The committee members, known to be associated with the parliamentary opposition New Democratic Party (NDP) of Arnhim Eustace, are contending that it was unlawful, discriminatory and immoral for state funds to be made available only to the “yes vote” campaigners of the governing Unity Labour Party (ULP) of Prime Minister Ralph Gonsalves.
Lawyers for the state, on the other hand, plan to outline why the application to fund the “no vote” referendum campaign should be dismissed as being without merit, frivolous and vexatious.
At stake for the government is the big challenge of securing a “yes vote”, with two-thirds of the eligible electorate, for the new post-independence constitution.
Among its significant features will be the end to a governance system with the British monarch as Head of State and replacement of the Privy Council with the Caribbean Court of Justice (CCJ) as the country’s final appellate institution. Empowerment of the parliamentary opposition is also another major provision.
The immediate challenge is for the government’s legal team to succeed, either tomorrow (Monday) or on Wednesday, in getting the presiding judge to grant a customary seven-day period for a response to the petition filed by the “no vote committee”.
It is the prevailing view in legal circles that it would be consistent with established practice for the judge to allow the argument in favour of the respondent.
This therefore means that while the legal battle is being waged in the High Court in Kingstown on Wednesday, Vincentians will be casting their ballots at polling stations on referendum day – for or against the new constitution.
The question being discussed in political and legal circles is whether this scenario amounts to a national issue of too much, too late.
Too much, that is, to ignore parliament’s stamp of democratic approval for the new constitution to be endorsed, or rejected, at a national referendum; and too little in terms of an apparent feeble effort – no known militant, focused opposition, and at a comparatively late stage, to block Wednesday’s historic decision by the electorate.

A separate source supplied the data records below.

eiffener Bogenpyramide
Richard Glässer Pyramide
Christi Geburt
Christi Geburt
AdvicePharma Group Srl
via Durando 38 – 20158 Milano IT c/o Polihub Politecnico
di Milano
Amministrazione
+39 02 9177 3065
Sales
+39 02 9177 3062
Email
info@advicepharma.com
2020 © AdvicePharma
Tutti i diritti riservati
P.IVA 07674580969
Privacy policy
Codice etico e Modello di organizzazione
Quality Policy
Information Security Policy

Although approved by a two-thirds parliamentary majority last September 3 in the 15-member House of Assembly, a two-thirds majority is also required at a national referendum for the new constitution to come into force.
The government’s response to its opponents has been that the new constitution was approved by a two-thirds majority after widespread national consultations on constitutional reform.
The parliamentary opposition NDP was involved, it said, in both the constitution reform process as well as the parliamentary debates for approval of the new constitution that is now the subject of Wednesday’s referendum.
As argued by Prime Minister Gonsalves, funding for the educational campaign on constitutional reform was borne by the state with help from the Organisation of American States.
“Now that the required two-thirds parliamentary majority approval of the new constitution was obtained, I find it strange for the government to allocate state funds for the NDP to oppose the decision of the National Assembly,” he said.
Gonsalves’ NDP opponents, for their part, have dismissed his argument as engaging “in sheer political sophistry”. Nevertheless, clarification has been lacking on why the clamour for state funds in support of a “no vote” campaign was not made during the House debate on Wednesday’s referendum.
When told about the moral argument contention of the government’s opponents on the sharing of state funds for the referendum campaign, Prime Minister Gonsalves claimed that the NDP had “fallen under foreign influence to create confusion” and was now “panicking” because of the nature of its campaign that “engages in superficialities rather than one of substance”.
He said he was “very optimistic” for a required two-thirds “yes” vote (approximately 67 per cent of the voting electorate).
At the last general election of December 2005, the incumbent ULP secured 55.26 per cent of the valid votes and 12 of the 15 seats compared with the NDP’s 44.68 per cent vote and three seats.